Aspose.Words, Find All Emails in Word Document

Aspose.Words component enables reading, editing and printing of Word documents and converting of Word document to other formats, without using of Microsoft Office Automation.

By using of Aspose.Words instead of Microsoft Office Automation we get faster, more secure, stable and scalable solution. In this article, I will explain how to extract all email addresses and other valuable information from selected Word document.

Please download sample Visual Studio 2015 project, used in this article from AsposeWords Get Emails From Word Example. Zip package also contains sample SampleDocWithEmails.docx Word document you can use to test the project.

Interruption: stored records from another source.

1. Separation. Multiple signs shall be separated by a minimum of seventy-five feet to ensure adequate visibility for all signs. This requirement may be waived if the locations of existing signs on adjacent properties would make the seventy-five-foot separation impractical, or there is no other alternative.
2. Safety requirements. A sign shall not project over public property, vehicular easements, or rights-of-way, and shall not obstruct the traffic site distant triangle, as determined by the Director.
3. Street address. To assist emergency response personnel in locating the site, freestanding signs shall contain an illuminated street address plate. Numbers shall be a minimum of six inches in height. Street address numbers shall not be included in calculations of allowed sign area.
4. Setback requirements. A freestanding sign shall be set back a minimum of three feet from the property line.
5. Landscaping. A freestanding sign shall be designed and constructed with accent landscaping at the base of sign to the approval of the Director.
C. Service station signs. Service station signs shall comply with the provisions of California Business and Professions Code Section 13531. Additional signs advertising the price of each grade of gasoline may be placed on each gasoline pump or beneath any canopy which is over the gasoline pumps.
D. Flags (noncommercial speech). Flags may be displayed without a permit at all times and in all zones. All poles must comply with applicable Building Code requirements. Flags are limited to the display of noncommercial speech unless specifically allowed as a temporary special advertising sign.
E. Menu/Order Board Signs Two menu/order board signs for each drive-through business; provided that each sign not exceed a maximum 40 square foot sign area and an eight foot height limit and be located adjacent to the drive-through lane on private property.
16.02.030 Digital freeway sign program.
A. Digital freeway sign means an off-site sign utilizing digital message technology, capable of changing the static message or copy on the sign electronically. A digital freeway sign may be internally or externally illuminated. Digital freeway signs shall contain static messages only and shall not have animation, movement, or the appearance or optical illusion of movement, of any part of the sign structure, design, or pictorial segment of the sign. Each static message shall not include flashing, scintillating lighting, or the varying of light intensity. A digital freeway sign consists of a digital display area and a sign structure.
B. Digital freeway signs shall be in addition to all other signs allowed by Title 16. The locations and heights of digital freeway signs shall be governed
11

To get all emails from Microsoft Word document, follow this process: Open Visual Studio and create new Windows Forms project. In order to start work with Aspose.Words, first step is to add reference in your project like on image bellow:

Add reference to project

Now, find Aspose.Words.dll file on location where you installed Aspose.Words (by default it should be in /Program Files (x86) folder. After you select the Aspose.Words.dll file, click OK and your project References list should look like this:

Aspose.Words Reference

Aspose.Words Reference

Now you can use Aspose.Words component in your project. First create some user interface like in next image:

Aspose.Words project UI

Aspose.Words project UI

The idea of project is pretty simple: User will first click on Select Document button to find Word document. Then, click on “Get Emails From Document” button should read the document, extract email addresses and show result in Emails found text box on the right side.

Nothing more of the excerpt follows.